3 Finally, plaintiff contends that the dismissal of his action under the common law rule, reaffirmed in La Jeunesse, that a union or its representative officer lacks the standing and authority to bring an action at law in a representative capacity is unconstitutional. He specifically argues that this ruling is a denial of equal protection of the laws in that it discriminates against unincorporated associations wishing to sue at law, and is also an impairment of the contractual rights of an association which seeks to collect the fines that it is contractually allowed to impose upon its members. Through these arguments, plaintiff seeks to attack the constitutionality of the ruling in La Jeunesse which, as we have indicated above, was properly applied by the trial court in this case.
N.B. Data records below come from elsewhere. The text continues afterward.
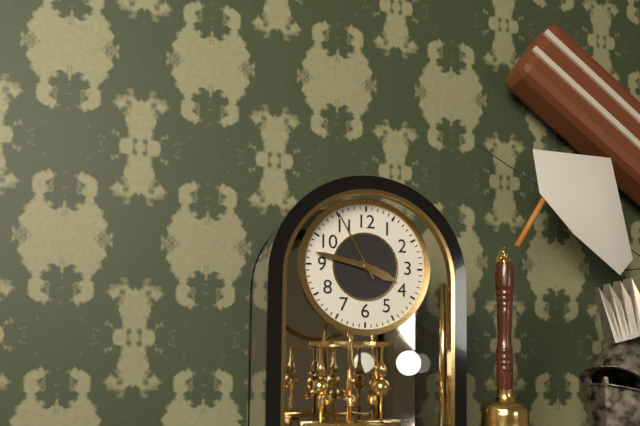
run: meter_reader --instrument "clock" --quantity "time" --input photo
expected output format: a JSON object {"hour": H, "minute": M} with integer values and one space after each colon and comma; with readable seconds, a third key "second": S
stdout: {"hour": 3, "minute": 47, "second": 55}
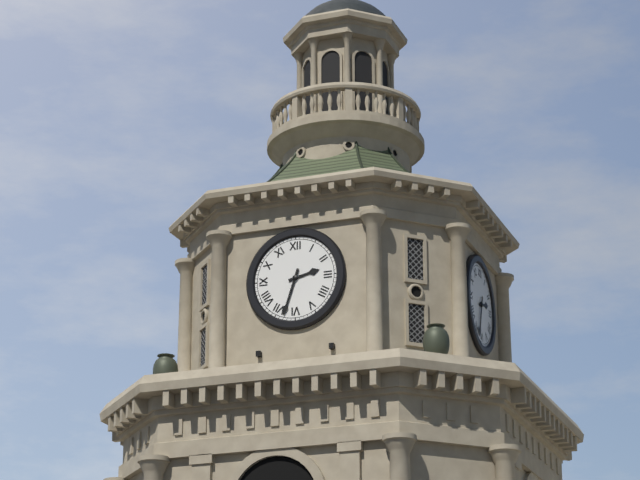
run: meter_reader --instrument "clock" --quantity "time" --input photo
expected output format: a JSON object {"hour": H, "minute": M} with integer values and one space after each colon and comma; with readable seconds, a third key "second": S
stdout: {"hour": 2, "minute": 33}
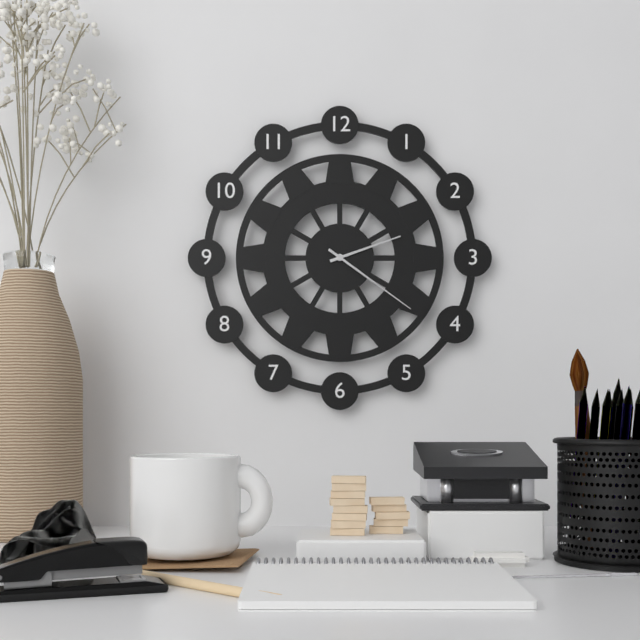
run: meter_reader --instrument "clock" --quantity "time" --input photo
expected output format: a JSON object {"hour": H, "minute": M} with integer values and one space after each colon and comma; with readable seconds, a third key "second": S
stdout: {"hour": 2, "minute": 21}
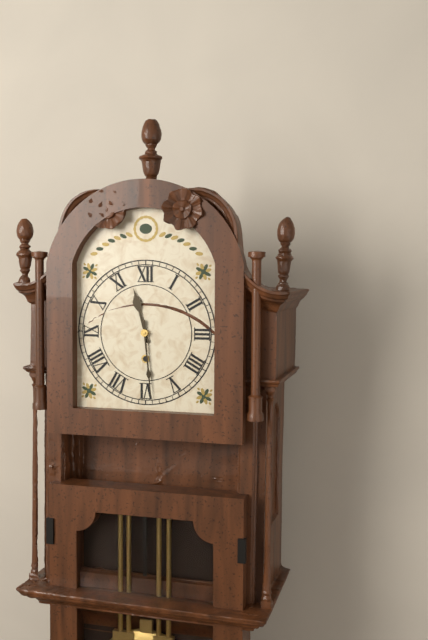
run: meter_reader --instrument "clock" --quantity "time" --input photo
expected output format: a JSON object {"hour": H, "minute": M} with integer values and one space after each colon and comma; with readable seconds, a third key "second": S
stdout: {"hour": 11, "minute": 29}
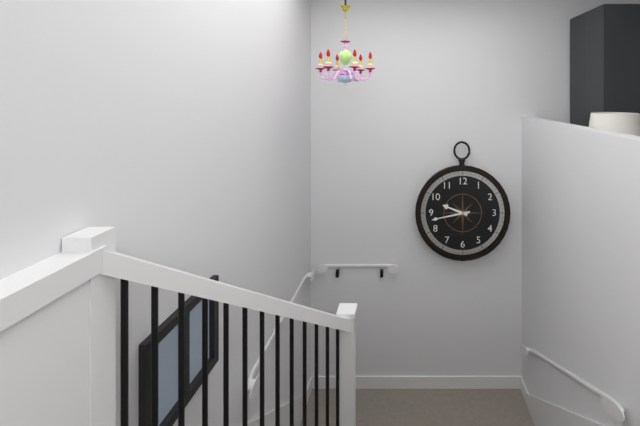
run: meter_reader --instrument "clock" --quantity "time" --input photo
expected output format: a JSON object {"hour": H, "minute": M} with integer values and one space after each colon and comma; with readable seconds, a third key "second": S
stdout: {"hour": 9, "minute": 43}
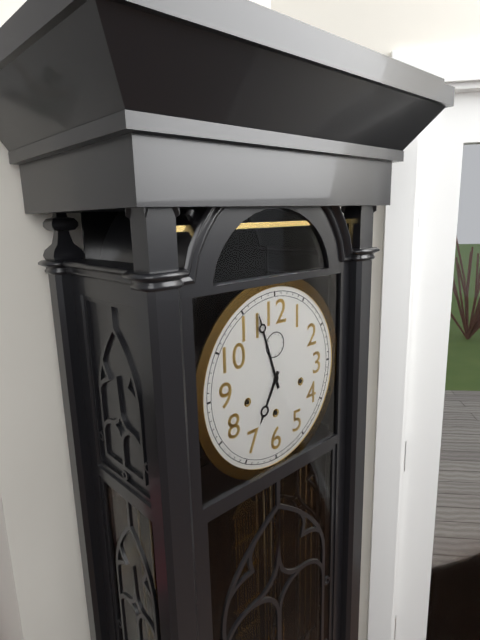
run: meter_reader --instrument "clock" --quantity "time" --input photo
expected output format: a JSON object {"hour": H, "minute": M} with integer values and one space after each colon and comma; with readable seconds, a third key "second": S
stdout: {"hour": 6, "minute": 57}
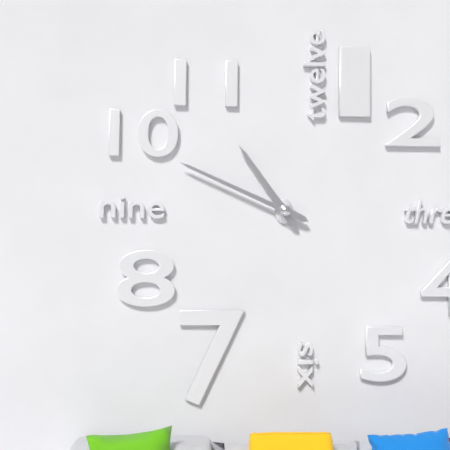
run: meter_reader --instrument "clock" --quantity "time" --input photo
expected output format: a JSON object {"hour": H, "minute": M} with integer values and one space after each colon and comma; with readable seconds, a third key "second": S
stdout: {"hour": 10, "minute": 49}
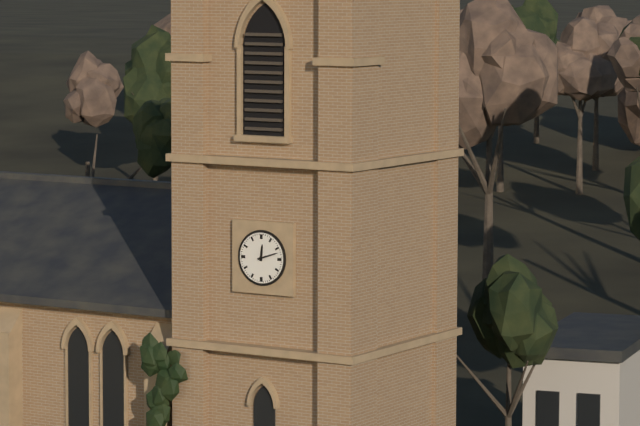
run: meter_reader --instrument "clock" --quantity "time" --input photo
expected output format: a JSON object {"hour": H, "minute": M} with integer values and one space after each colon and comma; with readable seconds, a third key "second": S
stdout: {"hour": 12, "minute": 12}
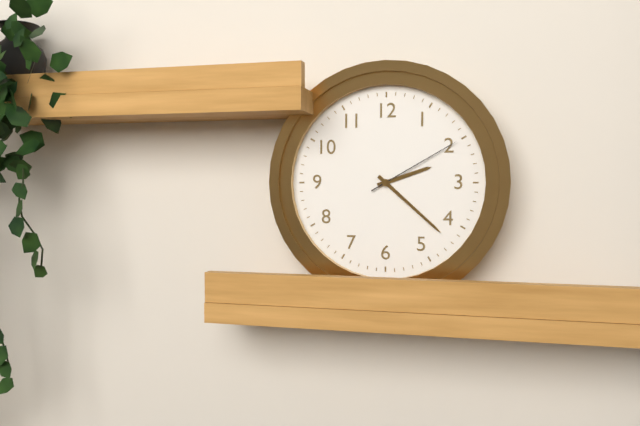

It is fundamental that appellate courts are without authority to overrule the supreme court or to modify its decisions. (Anderson v. Anderson (1976), 42 Ill. App.3d 781, 356 N.E.2d 788; Union Starch & Refining Co. v. Department of Labor (1972), 8 Ill. App.3d 406, 289 N.E.2d 692.) This principle along with our finding that the decision in La Jeunesse was properly applied by the trial court is therefore dispositive of plaintiff's constitutional arguments and of this appeal. As the supreme court noted in its opinion, changes in the common law rule which plaintiff attacks should come through legislative action. American Federation of Technical Engineers, Local 144 v. La Jeunesse (1976), 63 Ill.2d 263, 266, 347 N.E.2d 712, 714.
Based on the foregoing, the judgment of the circuit court is affirmed.
Affirmed.
SULLIVAN, P.J., and MEJDA, J., concur.